As they walked back, her iPhone rang. She pulled it out and looked at the display. “Greg.”
“Your date?”
“Yeah.” She answered. “Hey.”
“Hi, it’s Greg. I just wanted to check in, see how you were doing.”
“That was really nice of you. Things are a bit . . . hectic.” Like you wouldn’t believe. “My grandmother broke her hip, and we’re helping her out.”
“If you want some company or moral support, I’d be glad to come out for a couple of days.”

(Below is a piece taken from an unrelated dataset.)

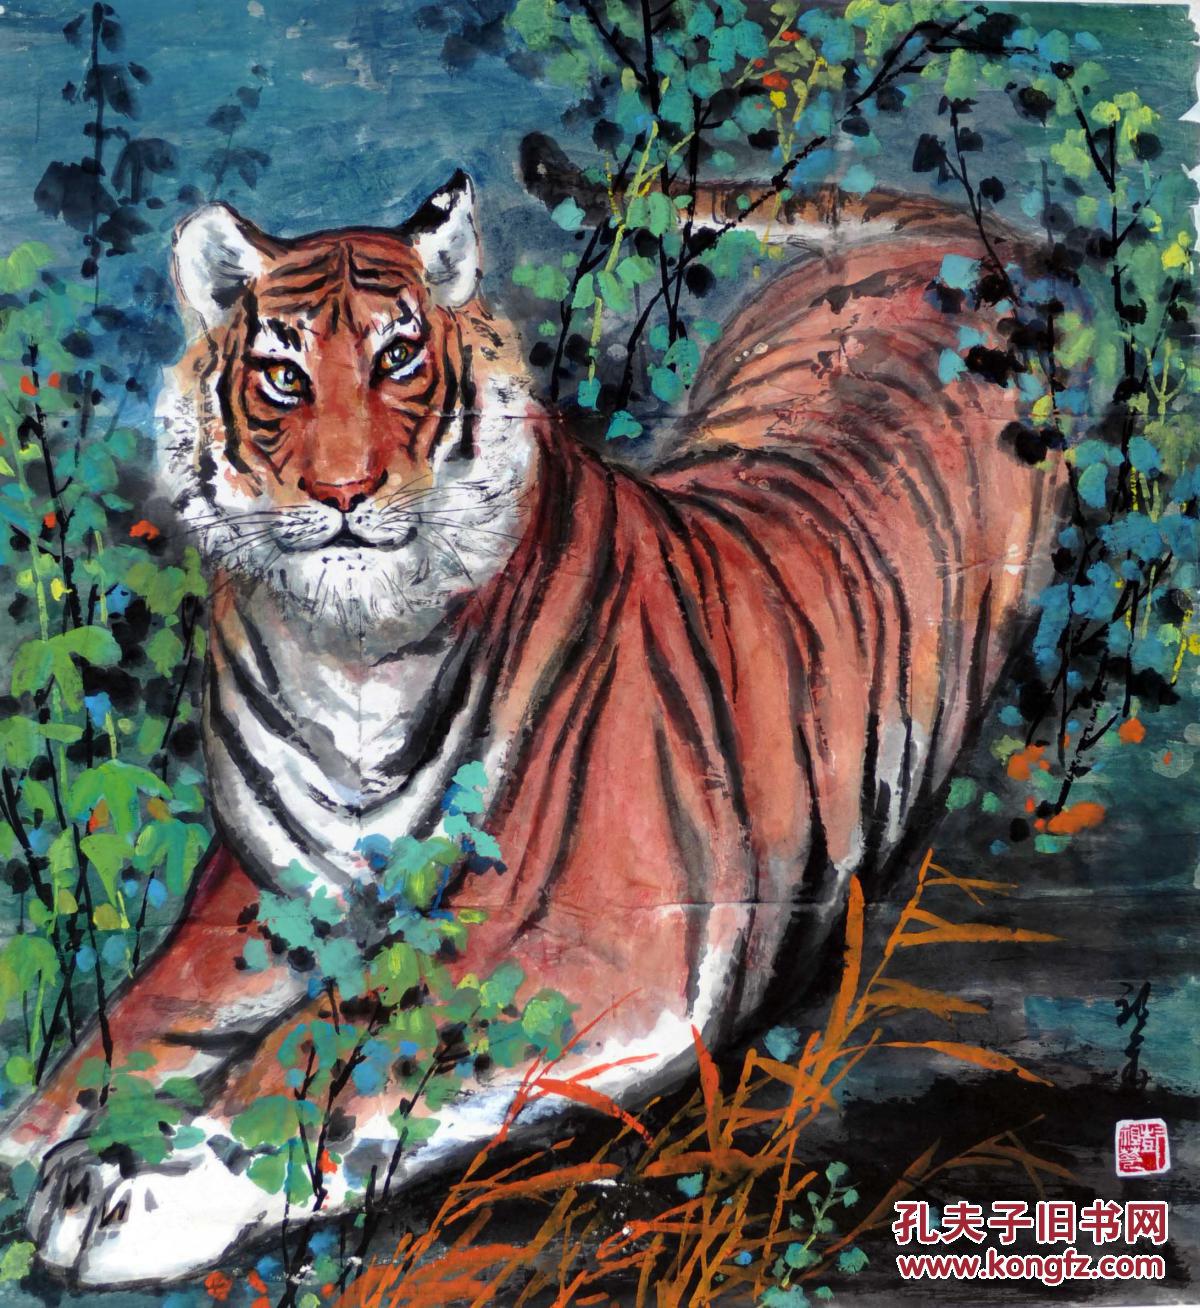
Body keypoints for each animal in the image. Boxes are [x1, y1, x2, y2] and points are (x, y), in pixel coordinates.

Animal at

Her mouth turned into a frown. “That is so totally sweet to offer.” She hated lying. “But not necessary. Listen, I—”
Cheveyo took the phone. “She should be done here in a couple of days, and she would love to go out with you again.” He handed the phone back to her.
“Who’s this?” Greg asked.
“That was, er, my cousin,
Cheveyo. The one who hijacked me from our date.”
“He’s your cousin? I wasn’t so sure. He’s . . . different.”
She eyed him. “That he is. Hold on for a second.” She pressed the phone against her thigh. “What did you do that for?” she whispered fiercely.
“I want you to commit. You like the guy, right?”
He wanted to hook her up with someone else. “I want to marry him and have three kids and a dog with him,” she hissed. “Well, not have a dog with him but get a dog.” Then she looked down and saw that in her irritation she’d pulled the phone away from her thigh. With a grimace, she said, “Greg?”
“Uh . . . look, I’m not ready to get married anytime soon, and I’m allergic to animals.”
Could she just die right there? She punched Cheveyo’s arm. “Me either. I’m just annoyed at my brother and trying to rile him up.”
“I thought he was your cousin.”
“He’s my cousin’s brother.”
“That would make him—”
They reached the bike, and Cheveyo climbed on.
“Never mind. I haven’t been getting much sleep lately and life has been very stressful. Can I call you another day?” She climbed on, too.
“Sure. I hope everything’s all right.”
“Thanks, ’bye.” She hung up, making sure she’d disconnected. Then she thumped Cheveyo’s shoulder. “What’d you do that for?”
He started the engine. “I figured if you could interfere with my future, I could interfere with yours. Making plans is a good idea.”
Traffic started to move, and the bike inched forward.
“Gee, thanks. I’m glad you care so much—about arranging a future for me without you. Do you think I’m going to cling to you once this is all over? Beg and plead for you to let me be your partner? You think because you’re an incredible lover, that you risk your life to keep me safe, that we have some silly psychic connection, that I can’t live without you?”
Uh-oh. Her voice was starting to break. She cleared her throat and waved him to go forward. “Keep moving. Traffic is picking up.”